Von Peter Hossli
Heute wählen die USA ihren Präsidenten. Zu Ende geht der teuerste amerikanische Wahlkampf der Geschichte – und einer der farblosesten. Keiner der beiden Kandidaten war in der Lage, Amerika wirklich zu begeistern. Es fehlten Höhe- wie Tiefpunkte.
Verschwunden ist die Euphorie für Barack Obama (51) von 2008. Selbst in den Wahlkampfbüros der Demokraten ist keine echte Begeisterung spürbar.
Viele Republikaner in Texas, in Ohio und New York beschreiben Mitt Romney (65) als «den Besseren der beiden». Sie sagen: «Amerika braucht einen Geschäftsmann, um voranzukommen.» Leidenschaftliche Argumente sind auch das nicht.

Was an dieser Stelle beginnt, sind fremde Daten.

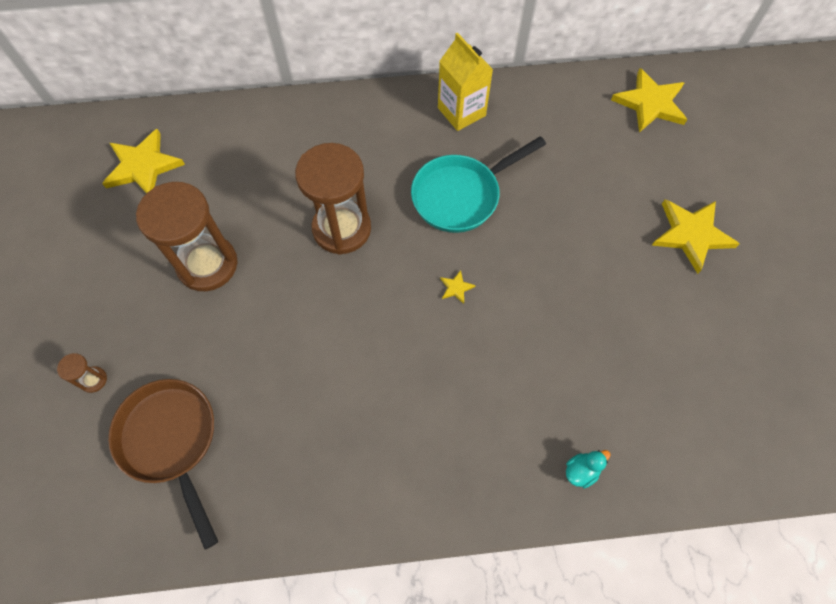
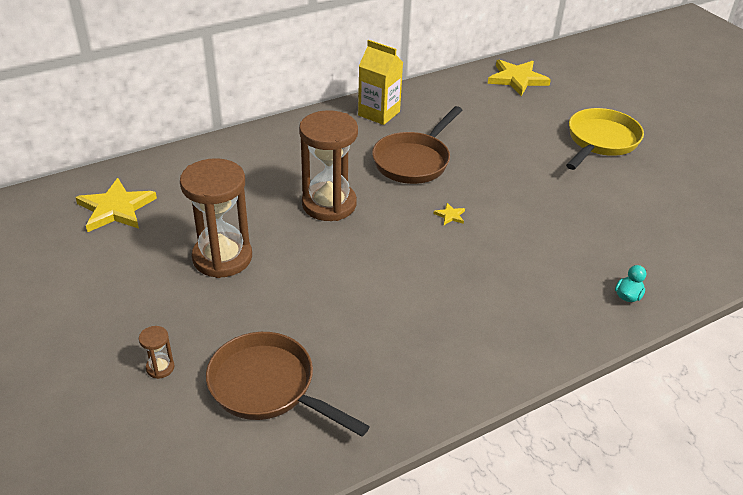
camera: 25 degrees left, 25 degrees down
(461, 195) = (414, 161): turquoise pan -> brown pan
(691, 234) = (600, 141): yellow star -> yellow pan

Echte Visionen für die USA hatten weder Romney noch Obama zu bieten. Wett machten sie es mit Eifer. Nie hielten Kandidaten mehr Reden als bei dieser Wahl – ohne allzu viel zu sagen.
Allein gestern hetzte Romney von Florida nach Virginia, von New Hampshire nach Ohio, küsste Babys, schüttelte Hände – und beschimpfte den Präsidenten. «Er hat euch im Stich gelassen», sagte Romney. «Obama hat sich mehr für liberale Ideologie interessiert als für die Wirtschaft der USA.» Platt sein Rezept: «Amerika braucht mehr Jobs.» Heute reist er nach Ohio und Pennsylvania, bevor er die Wahlnacht in Boston verbringt. Normalerweise halten Kandidaten am Wahltag keine Reden mehr.
Obama jettete gestern von Wisconsin nach Iowa und Ohio. «Wir haben viele Fortschritte gemacht, Osama Bin Laden getötet, die Mittelklasse gestärkt, uns von der Krise erholt», so Obama. Und: «Der Kampf geht weiter, wir haben noch viel vor.»
An Bord der Air Force One flog Rocker Bruce Springsteen (63) mit. Mit hochgekrempelten Ärmeln gab der «The Boss» genannte Musiker vor jedem Auftritt Obamas ein kurzes Konzert. «Ihr seid sicher wegen Bruce und nicht wegen mir gekommen», witzelte Obama.
Abends kam der Präsident in seiner Heimatstadt Chicago an, wo er die Wahlnacht verbringt.
Stimmen die letzten Umfragen, schläft der Präsident ruhig. Zwar liegt Obama national gleichauf mit Romney. In wahlentscheidenden Staaten aber führt er. Zudem stehen mehr unabhängige Wähler hinter ihm.
Wie so oft am Schluss von US-Wahlen häuften sich gestern Meldungen über Ungereimtheiten. Insbesondere Republikaner sollen Wähler in Wackelstaaten eingeschüchtert haben. «Es ist schrecklich, wie die Demokratie untergraben wird», sagt Drehbuchautor Jonathan Stein. Er wählt in Pennsylvania. «So aggressiv wie dieses Jahr habe ich das noch nie erlebt.»
Die Demokraten haben bereits etliche Klagen eingereicht. Wird es knapp, dürfte sich das amtliche Ergebnis verzögern.
Erste Resultate sind morgen nach zwei Uhr Schweizer Zeit zu erwarten. Wer in Ohio und Florida siegreich war, wird gegen sechs Uhr bekannt sein. Nicht ausgeschlossen ist ein Unentschieden – wenn beide Kandidaten je 269 Elektorenstimmen holen. Dann müsste Romney mit Vizepräsident Joe Biden die Regierung bilden.
Sind die Wahlen vorbei, gilt die Aufmerksamkeit wieder den Nachwehen von Orkan Sandy. Viel zu langsam erholen sich New York und New Jersey. 1,4 Millionen Menschen haben nach wie vor keinen Strom. Morgen Mittwoch zieht ein neuer, eisiger Sturm auf. Dabei stehen noch immer Tausende Keller unter Wasser, sind ganze Hochhäuser unbewohnbar. 40 000 New Yorker sollen obdachlos sein. Sporadisch fahren Züge und Busse. Polizisten bewachen Tankstellen.
Nach einer Woche Zwangsferien öffneten gestern 94 Prozent der Schulen. Obwohl einige Schulhäuser ohne Heizung auskommen müssen. Bürgermeister Michael Bloomberg riet Eltern, ihren Kindern warme Pullover anzuziehen.